D’ailleurs, dans les traditions européennes, l’idée de séparation de l’année, de bascule automnale est largement attestée. En astrologie, le signe de la balance débute dès l’équinoxe d’automne. Dans le monde germanique, le mois de septembre, ou « Scheiding », – qui sépare – constituait l’entrée dans la deuxième partie de l’année, débutée en mars. Pour les Celtes, l’année débutait après les célébrations de Samhain, période de quelques jours, liée à l’équinoxe d’automne et considérée comme hors du temps. Un temps où le monde des morts et des vivants sont ouverts l’un sur l’autre. Dans la Grèce antique, les mystères d’Eleusis célébraient, en période d’équinoxe, Demeter Perséphone et Hadès, dont le mythe renvoie évidemment à cette idée de porosité entre le monde des vivants et celui des morts ainsi qu’au cycle de la nature. Pour l’anecdote, le calendrier révolutionnaire composé par Philippe Fabre d’Eglantine, fixait également la nouvelle année à l’équinoxe d’automne !

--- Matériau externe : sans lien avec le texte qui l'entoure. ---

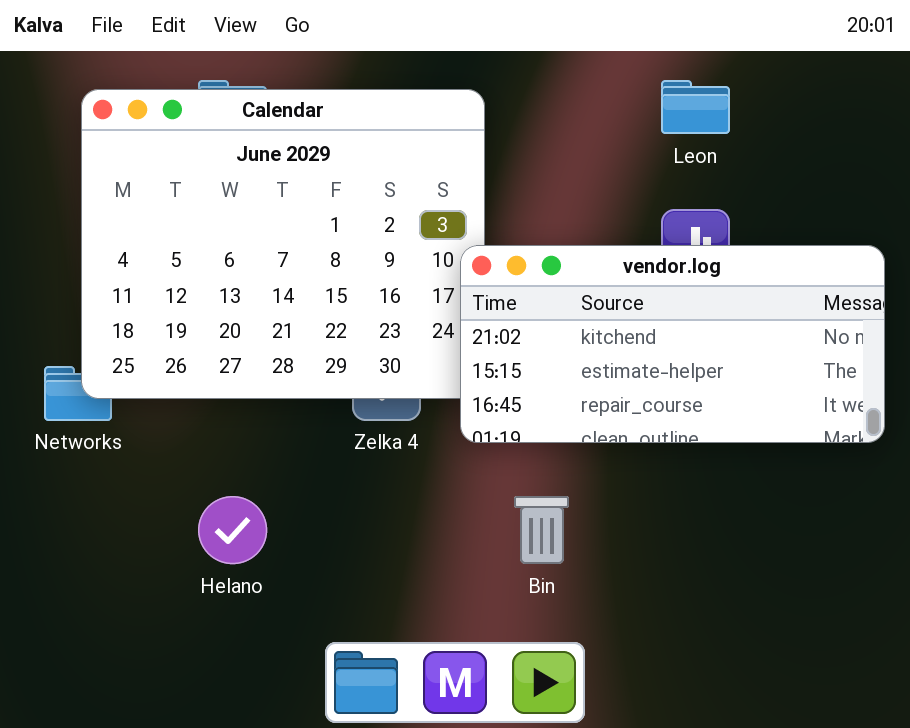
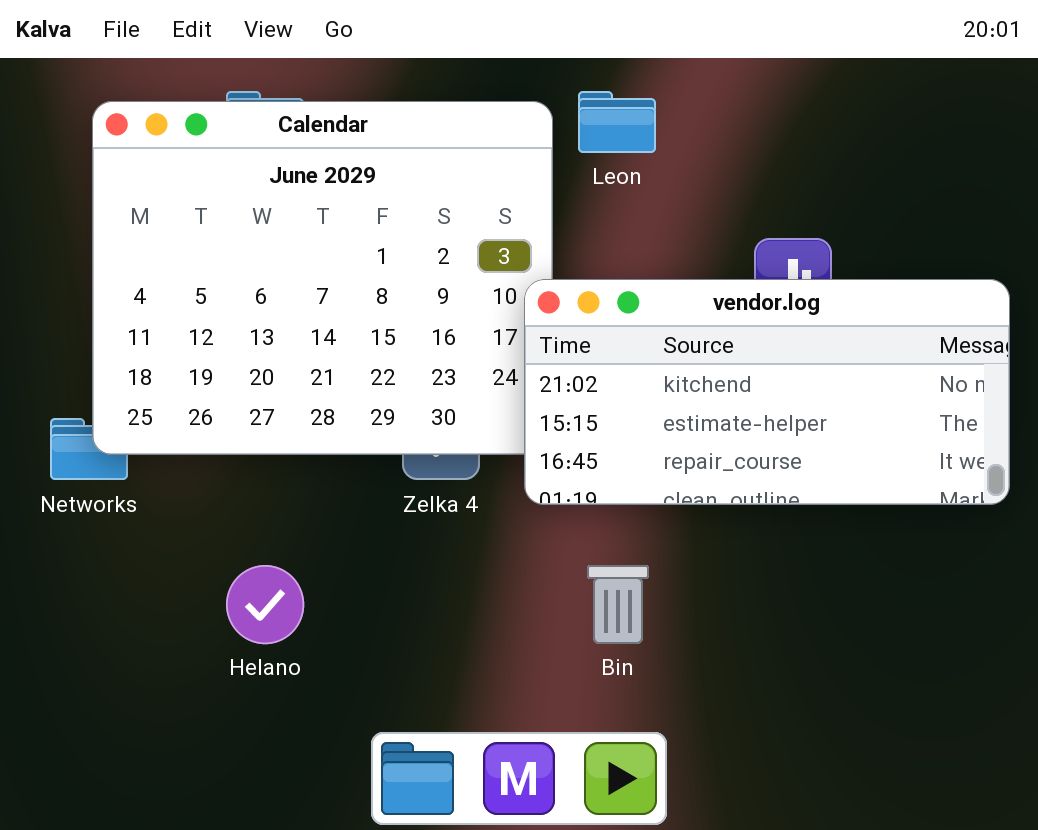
Leon: [661,80,730,134] -> [578,91,656,153], moved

La période automnale est celle des célébrations populaires liées à des rites de remerciements pour les récoltes, marquant le début et la fin des moissons ou des vendanges. En ce sens, l’équinoxe d’automne répond à l’équinoxe de printemps. Aux semailles, au travail de la terre, à l’éclosion puis à la fécondation des fleurs dans les vergers, et aux célébrations de la résurrection de la nature, répond le temps des récoltes, des actions de grâce et des rituels reliés à la mort et à la crainte des débordements de l’autre monde.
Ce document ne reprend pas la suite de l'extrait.